• _YOUR OBJECTIVE_
Copy the lines below, from the first one through the line containing "2 h 20 min 35 s", with "clock" changed to "watch" and nothing else altered, and omit the pictures.

• _ENTRIES SHOWN_
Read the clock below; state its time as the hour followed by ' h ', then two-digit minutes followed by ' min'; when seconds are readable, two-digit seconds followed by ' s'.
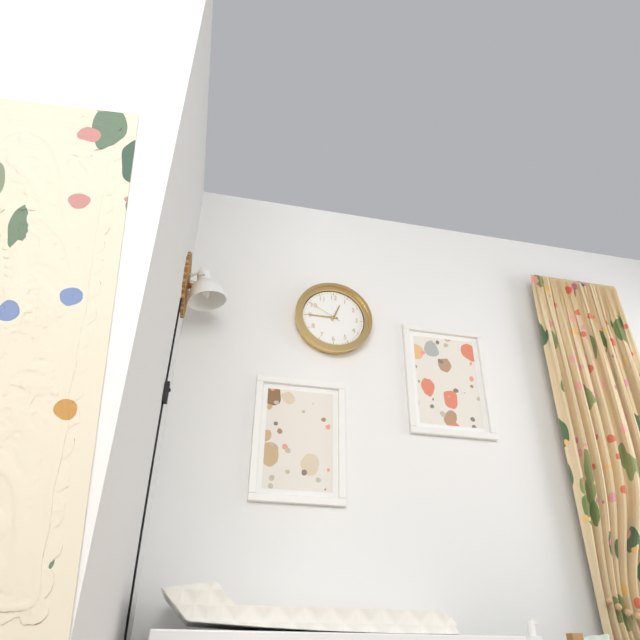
12 h 45 min
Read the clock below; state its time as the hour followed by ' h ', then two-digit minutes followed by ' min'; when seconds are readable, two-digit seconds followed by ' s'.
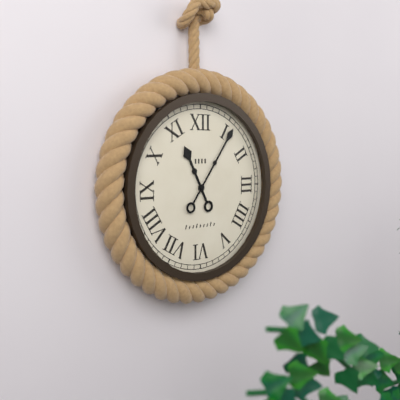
11 h 06 min
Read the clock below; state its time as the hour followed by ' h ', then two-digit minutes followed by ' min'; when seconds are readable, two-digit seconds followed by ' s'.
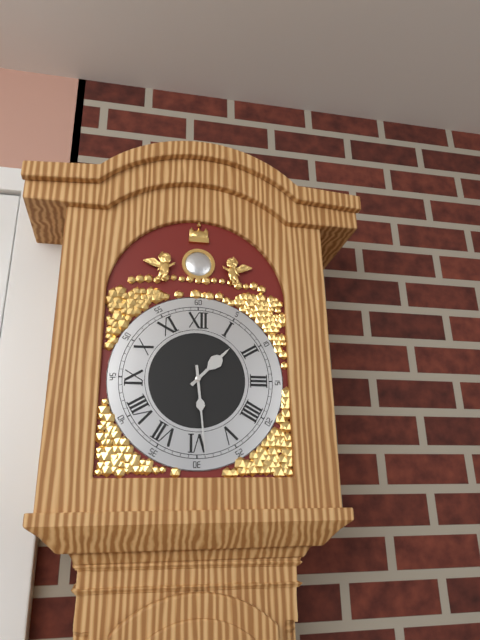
1 h 29 min
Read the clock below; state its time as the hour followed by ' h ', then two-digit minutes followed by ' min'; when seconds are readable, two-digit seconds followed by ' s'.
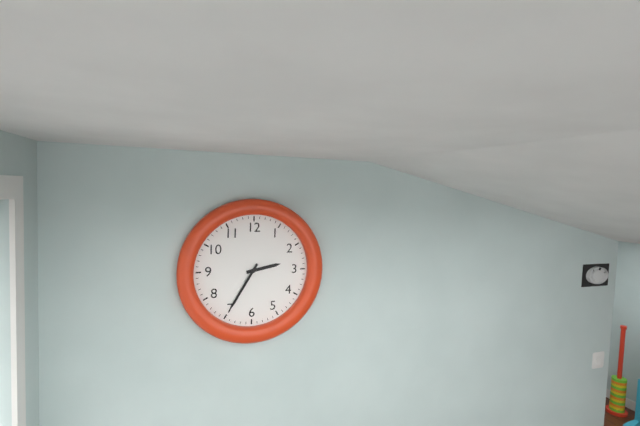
2 h 35 min
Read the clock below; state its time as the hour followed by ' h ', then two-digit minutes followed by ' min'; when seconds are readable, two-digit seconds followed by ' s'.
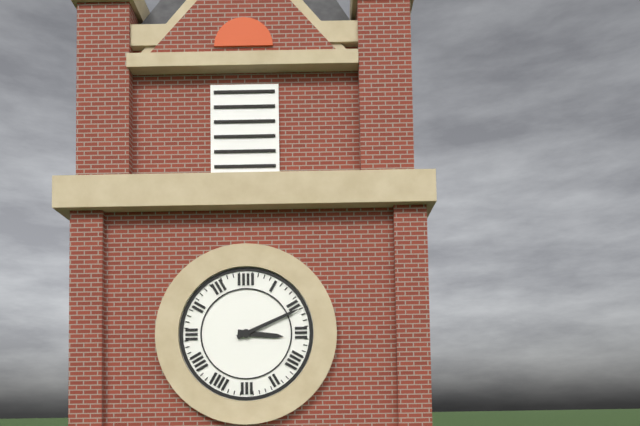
3 h 11 min
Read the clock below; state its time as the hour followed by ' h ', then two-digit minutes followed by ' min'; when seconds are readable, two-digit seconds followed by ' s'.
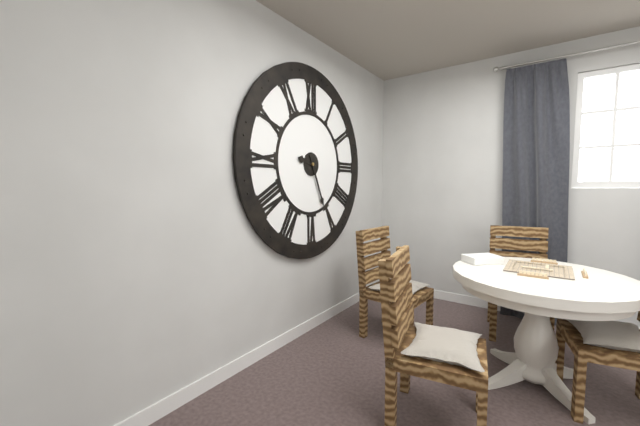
9 h 26 min
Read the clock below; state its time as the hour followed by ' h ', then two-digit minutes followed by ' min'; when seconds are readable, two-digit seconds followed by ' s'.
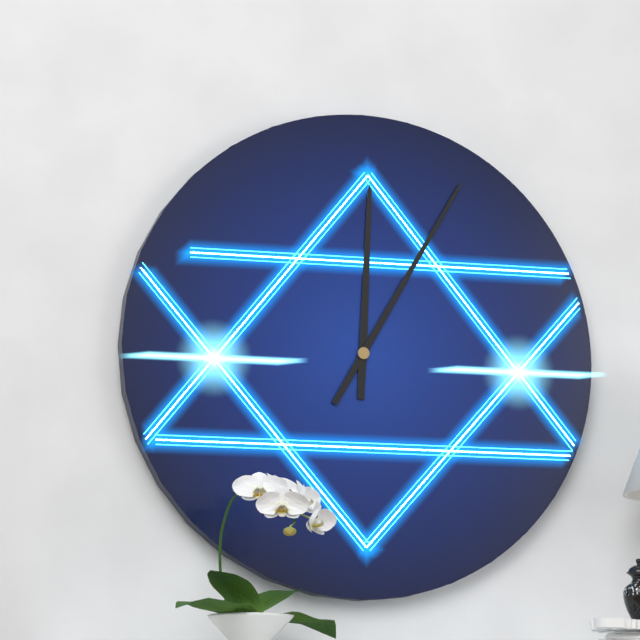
12 h 05 min
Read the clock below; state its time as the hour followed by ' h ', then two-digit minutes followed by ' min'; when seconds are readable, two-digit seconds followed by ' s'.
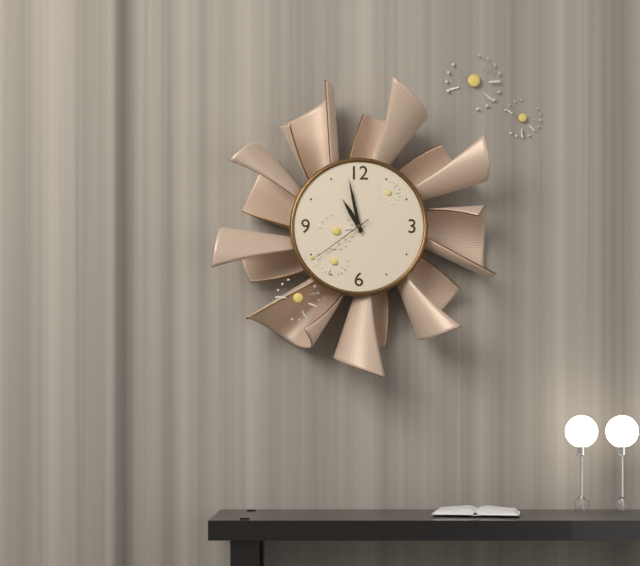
10 h 58 min 39 s
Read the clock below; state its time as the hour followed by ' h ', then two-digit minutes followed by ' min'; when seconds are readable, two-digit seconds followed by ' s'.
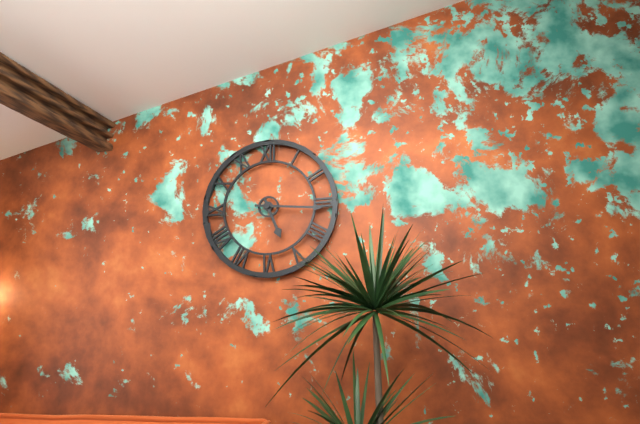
5 h 16 min
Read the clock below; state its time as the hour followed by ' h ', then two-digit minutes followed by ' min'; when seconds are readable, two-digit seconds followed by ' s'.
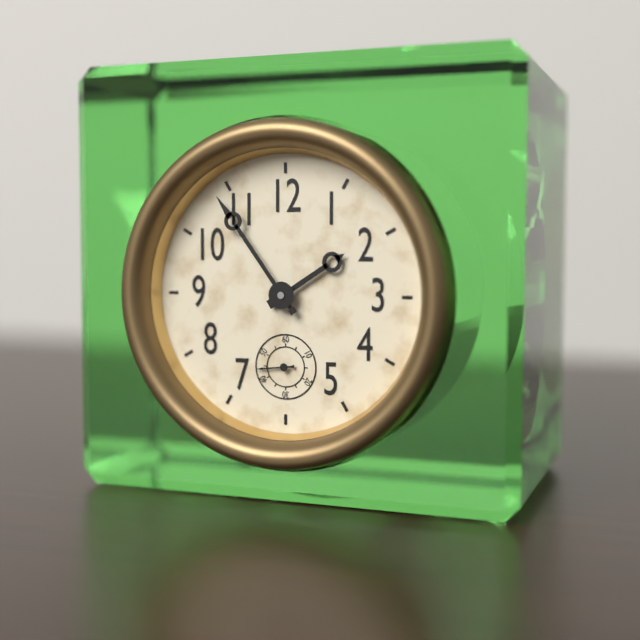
1 h 54 min
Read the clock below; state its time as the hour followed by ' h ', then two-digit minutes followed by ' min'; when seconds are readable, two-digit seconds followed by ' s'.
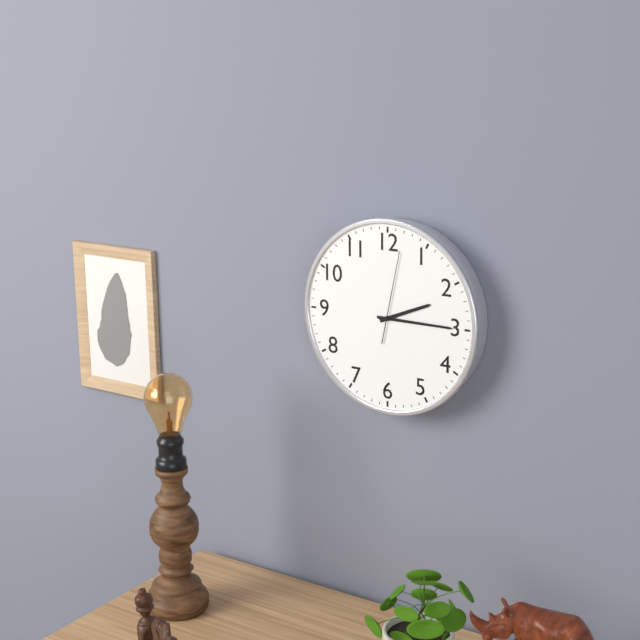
2 h 15 min 02 s
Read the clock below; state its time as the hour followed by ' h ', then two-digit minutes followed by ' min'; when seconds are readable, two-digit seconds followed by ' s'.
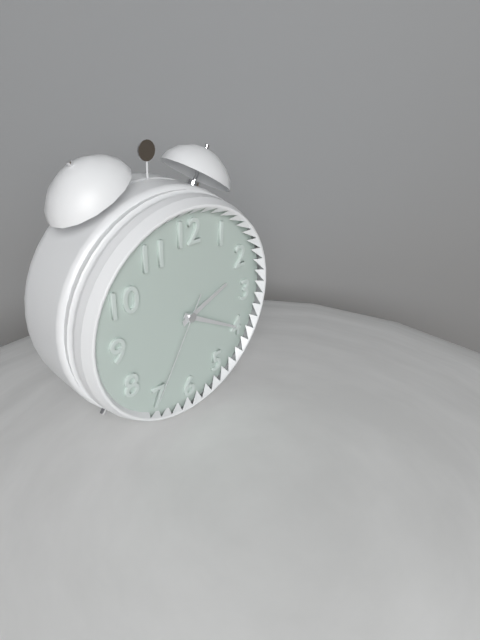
2 h 20 min 35 s
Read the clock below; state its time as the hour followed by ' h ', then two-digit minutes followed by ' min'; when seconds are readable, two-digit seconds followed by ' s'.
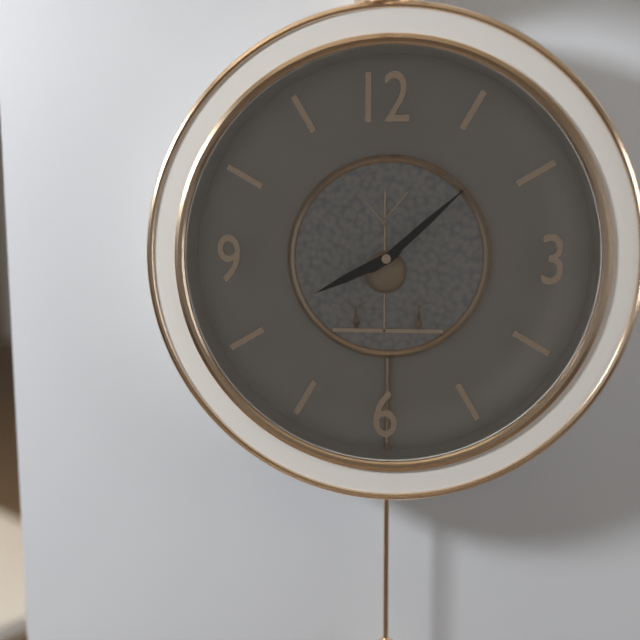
8 h 08 min
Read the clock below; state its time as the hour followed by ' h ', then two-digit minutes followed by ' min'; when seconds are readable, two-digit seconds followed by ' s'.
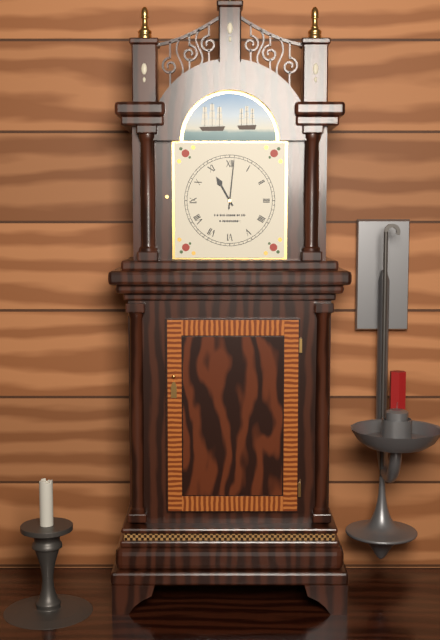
11 h 01 min
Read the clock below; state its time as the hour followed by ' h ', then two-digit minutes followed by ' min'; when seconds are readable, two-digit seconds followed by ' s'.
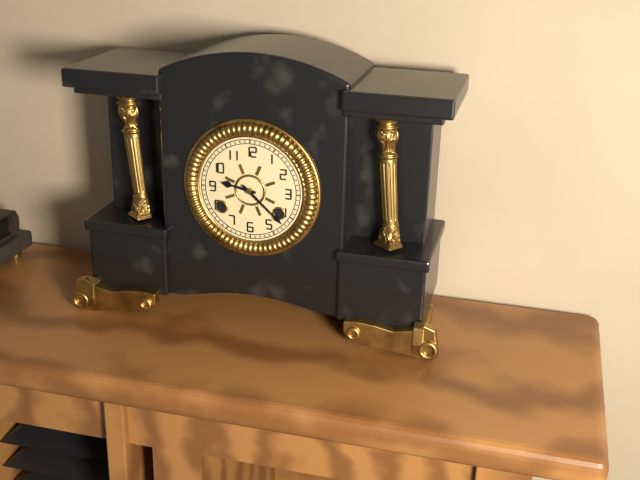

• _SOLUTION FOR THIS TASK_
Read the watch below; state its time as the hour followed by ' h ', then two-digit minutes followed by ' min'; when seconds are readable, two-digit seconds followed by ' s'.
12 h 45 min
Read the watch below; state its time as the hour followed by ' h ', then two-digit minutes followed by ' min'; when seconds are readable, two-digit seconds followed by ' s'.
11 h 06 min
Read the watch below; state its time as the hour followed by ' h ', then two-digit minutes followed by ' min'; when seconds are readable, two-digit seconds followed by ' s'.
1 h 29 min
Read the watch below; state its time as the hour followed by ' h ', then two-digit minutes followed by ' min'; when seconds are readable, two-digit seconds followed by ' s'.
2 h 35 min
Read the watch below; state its time as the hour followed by ' h ', then two-digit minutes followed by ' min'; when seconds are readable, two-digit seconds followed by ' s'.
3 h 11 min
Read the watch below; state its time as the hour followed by ' h ', then two-digit minutes followed by ' min'; when seconds are readable, two-digit seconds followed by ' s'.
9 h 26 min
Read the watch below; state its time as the hour followed by ' h ', then two-digit minutes followed by ' min'; when seconds are readable, two-digit seconds followed by ' s'.
12 h 05 min
Read the watch below; state its time as the hour followed by ' h ', then two-digit minutes followed by ' min'; when seconds are readable, two-digit seconds followed by ' s'.
10 h 58 min 39 s
Read the watch below; state its time as the hour followed by ' h ', then two-digit minutes followed by ' min'; when seconds are readable, two-digit seconds followed by ' s'.
5 h 16 min
Read the watch below; state its time as the hour followed by ' h ', then two-digit minutes followed by ' min'; when seconds are readable, two-digit seconds followed by ' s'.
1 h 54 min
Read the watch below; state its time as the hour followed by ' h ', then two-digit minutes followed by ' min'; when seconds are readable, two-digit seconds followed by ' s'.
2 h 15 min 02 s
Read the watch below; state its time as the hour followed by ' h ', then two-digit minutes followed by ' min'; when seconds are readable, two-digit seconds followed by ' s'.
2 h 20 min 35 s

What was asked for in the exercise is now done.